London’s Metropolitan Police force issued a statement on Sunday indicating that it had implemented security measures in response to an incident of “unauthorized access to the IT system of one of its vendors.” This event comes in the wake of recent data breaches experienced by other police forces. The vendor in question had been granted access to certain information including names, ranks, photographs, vetting levels, and pay identification numbers of officers and staff members. However, it should be noted that addresses, phone numbers, and financial details were not compromised.
The Sun on Sunday newspaper reported that “cyber criminals successfully infiltrated the IT infrastructure” of the aforementioned vendor, a company responsible for producing identity cards and staff passes for the Metropolitan Police, the largest police force in the UK.
Scotland Yard, the headquarters of the Metropolitan Police, stated that they are collaborating with the vendor to determine whether a breach in data security had occurred.

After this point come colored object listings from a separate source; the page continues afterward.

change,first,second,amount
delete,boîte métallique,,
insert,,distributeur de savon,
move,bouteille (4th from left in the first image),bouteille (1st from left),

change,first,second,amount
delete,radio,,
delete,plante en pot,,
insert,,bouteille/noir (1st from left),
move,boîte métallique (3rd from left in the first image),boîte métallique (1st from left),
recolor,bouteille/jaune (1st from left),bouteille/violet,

Although a spokesperson was unable to specify the timeline of the breach or the extent of personnel affected, they emphasized that precautionary security measures have been taken based on the reported incident.

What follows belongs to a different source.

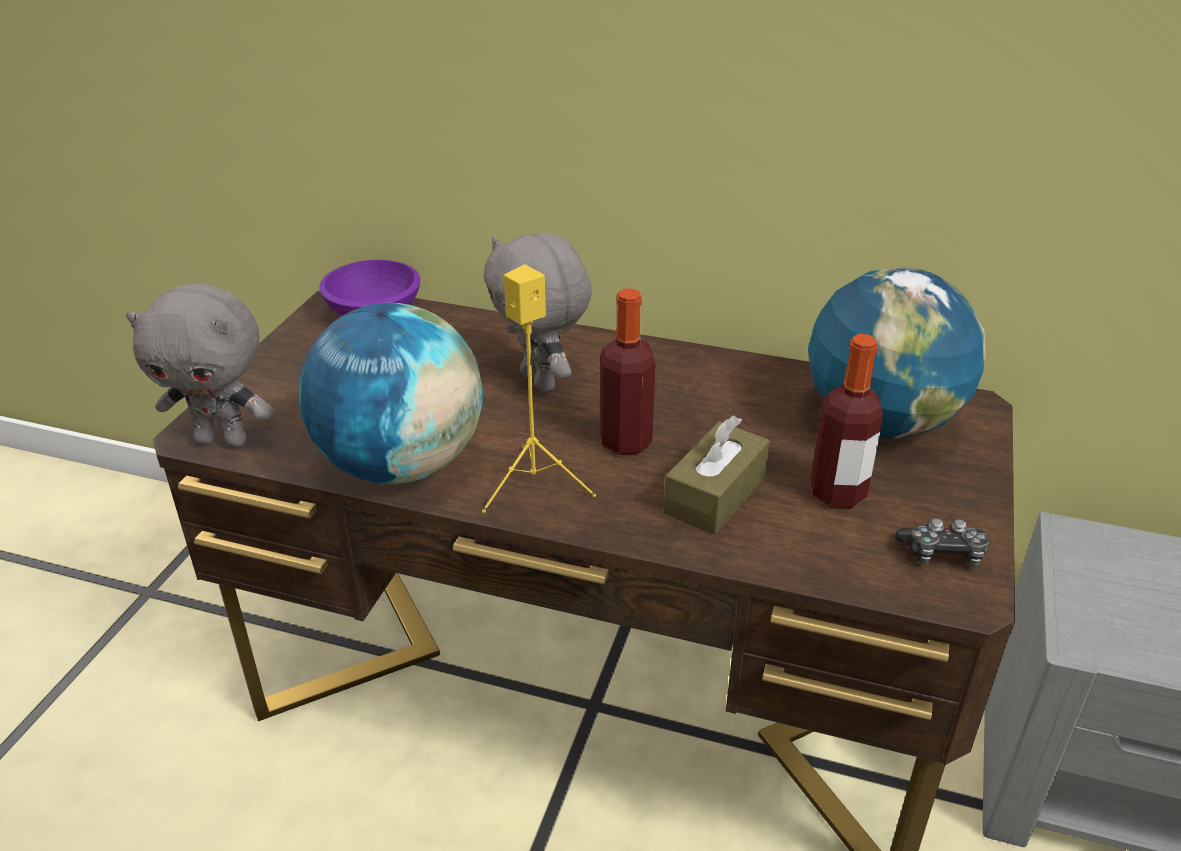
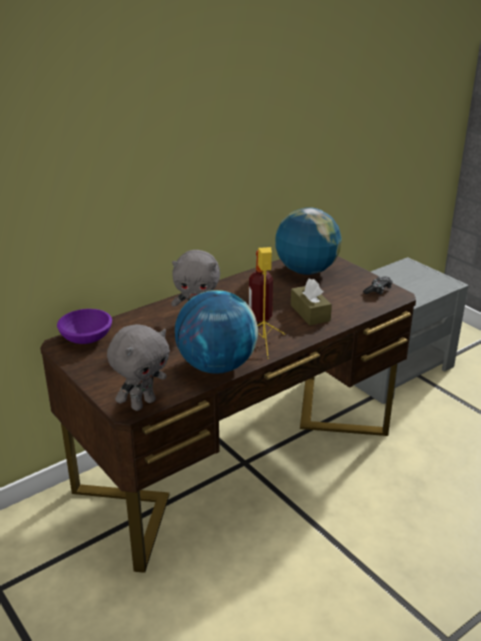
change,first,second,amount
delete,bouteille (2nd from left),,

The Metropolitan Police Federation, an organization representing officers at various ranks, expressed deep concern and anger among its members regarding the breach. Vice chair Rick Prior characterized the situation as an alarming security lapse that should have been prevented.
This incident comes shortly after the Police Service of Northern Ireland (PSNI) acknowledged that personal data of all active members had been mistakenly disclosed in response to a Freedom of Information (FOI) request. The exposed data included last names, first initials, ranks or grades, work locations, and unit assignments of approximately 10,000 PSNI officers and staff. This revelation occurred amidst heightened security concerns in the UK, particularly due to a “severe” terrorism threat level following an assassination attempt on a senior police officer by dissident republicans.
Further compounding these issues, Norfolk and Suffolk Police revealed that personal data of over 1,000 individuals, including crime victims, was inadvertently included in another FOI response.
Recently, South Yorkshire Police initiated a self-referral to the Information Commissioner’s Office after discovering an unexpected and substantial reduction in the data stored within its systems.